▸ **WORK ORDER**:
Output the entries underneath exactly as they are.

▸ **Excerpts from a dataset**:
★ ★ ★ ★ ★ ★ ★

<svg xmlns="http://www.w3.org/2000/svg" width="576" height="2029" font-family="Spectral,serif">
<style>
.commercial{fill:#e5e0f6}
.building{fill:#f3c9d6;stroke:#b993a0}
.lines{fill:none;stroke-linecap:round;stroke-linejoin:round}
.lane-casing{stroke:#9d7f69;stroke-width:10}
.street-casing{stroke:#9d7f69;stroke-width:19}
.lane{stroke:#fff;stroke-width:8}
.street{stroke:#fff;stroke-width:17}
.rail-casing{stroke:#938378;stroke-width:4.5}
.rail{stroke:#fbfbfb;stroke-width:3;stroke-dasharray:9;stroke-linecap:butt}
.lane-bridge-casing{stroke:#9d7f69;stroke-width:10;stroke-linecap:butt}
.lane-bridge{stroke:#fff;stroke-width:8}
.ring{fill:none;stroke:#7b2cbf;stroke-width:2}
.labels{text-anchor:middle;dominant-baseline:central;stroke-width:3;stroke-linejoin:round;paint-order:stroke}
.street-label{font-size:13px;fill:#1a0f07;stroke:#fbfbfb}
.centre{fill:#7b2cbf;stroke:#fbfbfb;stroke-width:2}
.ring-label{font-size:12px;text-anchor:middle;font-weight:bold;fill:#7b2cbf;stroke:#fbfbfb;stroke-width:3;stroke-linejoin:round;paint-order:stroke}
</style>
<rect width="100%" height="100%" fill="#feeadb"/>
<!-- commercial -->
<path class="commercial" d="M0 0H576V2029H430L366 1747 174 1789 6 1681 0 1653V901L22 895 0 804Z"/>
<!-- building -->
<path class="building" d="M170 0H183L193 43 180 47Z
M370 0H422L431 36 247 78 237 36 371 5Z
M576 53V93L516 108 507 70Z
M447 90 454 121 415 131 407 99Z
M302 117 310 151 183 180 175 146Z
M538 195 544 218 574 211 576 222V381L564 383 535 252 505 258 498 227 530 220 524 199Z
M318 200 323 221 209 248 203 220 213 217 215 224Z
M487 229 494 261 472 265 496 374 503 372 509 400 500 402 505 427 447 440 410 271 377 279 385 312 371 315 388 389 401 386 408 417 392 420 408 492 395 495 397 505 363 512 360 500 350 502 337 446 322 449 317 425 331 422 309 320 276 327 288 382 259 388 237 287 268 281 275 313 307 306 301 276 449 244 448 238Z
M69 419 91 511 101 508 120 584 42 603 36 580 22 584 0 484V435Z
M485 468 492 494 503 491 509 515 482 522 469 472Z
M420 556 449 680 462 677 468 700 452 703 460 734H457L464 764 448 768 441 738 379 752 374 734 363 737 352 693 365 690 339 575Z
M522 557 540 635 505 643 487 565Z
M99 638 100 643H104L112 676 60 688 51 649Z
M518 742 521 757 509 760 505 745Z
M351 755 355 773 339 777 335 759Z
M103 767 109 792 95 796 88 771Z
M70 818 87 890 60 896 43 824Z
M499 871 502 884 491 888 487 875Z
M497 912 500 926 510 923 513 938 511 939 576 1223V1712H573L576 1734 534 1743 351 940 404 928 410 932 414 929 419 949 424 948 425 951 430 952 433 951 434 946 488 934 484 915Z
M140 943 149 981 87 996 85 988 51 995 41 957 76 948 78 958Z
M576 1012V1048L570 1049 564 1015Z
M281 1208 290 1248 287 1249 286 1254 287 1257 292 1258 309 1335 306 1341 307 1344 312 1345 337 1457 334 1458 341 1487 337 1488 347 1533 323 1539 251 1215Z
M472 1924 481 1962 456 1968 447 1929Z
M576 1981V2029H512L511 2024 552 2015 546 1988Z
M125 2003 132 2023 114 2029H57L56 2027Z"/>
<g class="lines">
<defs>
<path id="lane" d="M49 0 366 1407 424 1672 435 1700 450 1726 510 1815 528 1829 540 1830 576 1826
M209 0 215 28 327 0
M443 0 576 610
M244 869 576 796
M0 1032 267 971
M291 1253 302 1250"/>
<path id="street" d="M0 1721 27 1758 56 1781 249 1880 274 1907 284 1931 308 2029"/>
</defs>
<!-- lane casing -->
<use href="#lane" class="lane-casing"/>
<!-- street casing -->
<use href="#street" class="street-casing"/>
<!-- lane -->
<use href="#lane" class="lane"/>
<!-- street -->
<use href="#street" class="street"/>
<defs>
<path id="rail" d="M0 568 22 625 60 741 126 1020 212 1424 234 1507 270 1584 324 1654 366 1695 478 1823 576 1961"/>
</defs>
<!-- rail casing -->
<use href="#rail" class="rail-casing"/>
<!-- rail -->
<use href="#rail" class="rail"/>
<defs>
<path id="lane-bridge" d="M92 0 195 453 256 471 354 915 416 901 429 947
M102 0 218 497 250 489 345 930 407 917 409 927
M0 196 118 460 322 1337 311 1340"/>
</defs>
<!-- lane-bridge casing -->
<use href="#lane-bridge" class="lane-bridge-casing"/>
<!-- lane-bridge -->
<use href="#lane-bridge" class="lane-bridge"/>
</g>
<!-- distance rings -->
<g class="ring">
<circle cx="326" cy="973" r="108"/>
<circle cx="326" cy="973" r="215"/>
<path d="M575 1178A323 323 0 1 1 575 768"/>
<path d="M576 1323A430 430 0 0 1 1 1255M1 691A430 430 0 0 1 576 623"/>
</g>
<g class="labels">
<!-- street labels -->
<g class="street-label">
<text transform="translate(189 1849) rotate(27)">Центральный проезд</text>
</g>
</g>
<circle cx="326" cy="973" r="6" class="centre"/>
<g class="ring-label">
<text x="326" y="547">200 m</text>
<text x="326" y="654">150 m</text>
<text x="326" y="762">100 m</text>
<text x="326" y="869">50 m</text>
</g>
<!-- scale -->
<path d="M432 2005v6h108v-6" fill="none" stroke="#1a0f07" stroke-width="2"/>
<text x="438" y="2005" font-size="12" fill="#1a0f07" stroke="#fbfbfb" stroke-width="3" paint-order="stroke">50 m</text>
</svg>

★ ★ ★ ★ ★ ★ ★

▸ **RESPONSE TO THIS EXERCISE**:
<svg xmlns="http://www.w3.org/2000/svg" width="576" height="2029" font-family="Spectral,serif">
<style>
.commercial{fill:#e5e0f6}
.building{fill:#f3c9d6;stroke:#b993a0}
.lines{fill:none;stroke-linecap:round;stroke-linejoin:round}
.lane-casing{stroke:#9d7f69;stroke-width:10}
.street-casing{stroke:#9d7f69;stroke-width:19}
.lane{stroke:#fff;stroke-width:8}
.street{stroke:#fff;stroke-width:17}
.rail-casing{stroke:#938378;stroke-width:4.5}
.rail{stroke:#fbfbfb;stroke-width:3;stroke-dasharray:9;stroke-linecap:butt}
.lane-bridge-casing{stroke:#9d7f69;stroke-width:10;stroke-linecap:butt}
.lane-bridge{stroke:#fff;stroke-width:8}
.ring{fill:none;stroke:#7b2cbf;stroke-width:2}
.labels{text-anchor:middle;dominant-baseline:central;stroke-width:3;stroke-linejoin:round;paint-order:stroke}
.street-label{font-size:13px;fill:#1a0f07;stroke:#fbfbfb}
.centre{fill:#7b2cbf;stroke:#fbfbfb;stroke-width:2}
.ring-label{font-size:12px;text-anchor:middle;font-weight:bold;fill:#7b2cbf;stroke:#fbfbfb;stroke-width:3;stroke-linejoin:round;paint-order:stroke}
</style>
<rect width="100%" height="100%" fill="#feeadb"/>
<!-- commercial -->
<path class="commercial" d="M0 0H576V2029H430L366 1747 174 1789 6 1681 0 1653V901L22 895 0 804Z"/>
<!-- building -->
<path class="building" d="M170 0H183L193 43 180 47Z
M370 0H422L431 36 247 78 237 36 371 5Z
M576 53V93L516 108 507 70Z
M447 90 454 121 415 131 407 99Z
M302 117 310 151 183 180 175 146Z
M538 195 544 218 574 211 576 222V381L564 383 535 252 505 258 498 227 530 220 524 199Z
M318 200 323 221 209 248 203 220 213 217 215 224Z
M487 229 494 261 472 265 496 374 503 372 509 400 500 402 505 427 447 440 410 271 377 279 385 312 371 315 388 389 401 386 408 417 392 420 408 492 395 495 397 505 363 512 360 500 350 502 337 446 322 449 317 425 331 422 309 320 276 327 288 382 259 388 237 287 268 281 275 313 307 306 301 276 449 244 448 238Z
M69 419 91 511 101 508 120 584 42 603 36 580 22 584 0 484V435Z
M485 468 492 494 503 491 509 515 482 522 469 472Z
M420 556 449 680 462 677 468 700 452 703 460 734H457L464 764 448 768 441 738 379 752 374 734 363 737 352 693 365 690 339 575Z
M522 557 540 635 505 643 487 565Z
M99 638 100 643H104L112 676 60 688 51 649Z
M518 742 521 757 509 760 505 745Z
M351 755 355 773 339 777 335 759Z
M103 767 109 792 95 796 88 771Z
M70 818 87 890 60 896 43 824Z
M499 871 502 884 491 888 487 875Z
M497 912 500 926 510 923 513 938 511 939 576 1223V1712H573L576 1734 534 1743 351 940 404 928 410 932 414 929 419 949 424 948 425 951 430 952 433 951 434 946 488 934 484 915Z
M140 943 149 981 87 996 85 988 51 995 41 957 76 948 78 958Z
M576 1012V1048L570 1049 564 1015Z
M281 1208 290 1248 287 1249 286 1254 287 1257 292 1258 309 1335 306 1341 307 1344 312 1345 337 1457 334 1458 341 1487 337 1488 347 1533 323 1539 251 1215Z
M472 1924 481 1962 456 1968 447 1929Z
M576 1981V2029H512L511 2024 552 2015 546 1988Z
M125 2003 132 2023 114 2029H57L56 2027Z"/>
<g class="lines">
<defs>
<path id="lane" d="M49 0 366 1407 424 1672 435 1700 450 1726 510 1815 528 1829 540 1830 576 1826
M209 0 215 28 327 0
M443 0 576 610
M244 869 576 796
M0 1032 267 971
M291 1253 302 1250"/>
<path id="street" d="M0 1721 27 1758 56 1781 249 1880 274 1907 284 1931 308 2029"/>
</defs>
<!-- lane casing -->
<use href="#lane" class="lane-casing"/>
<!-- street casing -->
<use href="#street" class="street-casing"/>
<!-- lane -->
<use href="#lane" class="lane"/>
<!-- street -->
<use href="#street" class="street"/>
<defs>
<path id="rail" d="M0 568 22 625 60 741 126 1020 212 1424 234 1507 270 1584 324 1654 366 1695 478 1823 576 1961"/>
</defs>
<!-- rail casing -->
<use href="#rail" class="rail-casing"/>
<!-- rail -->
<use href="#rail" class="rail"/>
<defs>
<path id="lane-bridge" d="M92 0 195 453 256 471 354 915 416 901 429 947
M102 0 218 497 250 489 345 930 407 917 409 927
M0 196 118 460 322 1337 311 1340"/>
</defs>
<!-- lane-bridge casing -->
<use href="#lane-bridge" class="lane-bridge-casing"/>
<!-- lane-bridge -->
<use href="#lane-bridge" class="lane-bridge"/>
</g>
<!-- distance rings -->
<g class="ring">
<circle cx="326" cy="973" r="108"/>
<circle cx="326" cy="973" r="215"/>
<path d="M575 1178A323 323 0 1 1 575 768"/>
<path d="M576 1323A430 430 0 0 1 1 1255M1 691A430 430 0 0 1 576 623"/>
</g>
<g class="labels">
<!-- street labels -->
<g class="street-label">
<text transform="translate(189 1849) rotate(27)">Центральный проезд</text>
</g>
</g>
<circle cx="326" cy="973" r="6" class="centre"/>
<g class="ring-label">
<text x="326" y="547">200 m</text>
<text x="326" y="654">150 m</text>
<text x="326" y="762">100 m</text>
<text x="326" y="869">50 m</text>
</g>
<!-- scale -->
<path d="M432 2005v6h108v-6" fill="none" stroke="#1a0f07" stroke-width="2"/>
<text x="438" y="2005" font-size="12" fill="#1a0f07" stroke="#fbfbfb" stroke-width="3" paint-order="stroke">50 m</text>
</svg>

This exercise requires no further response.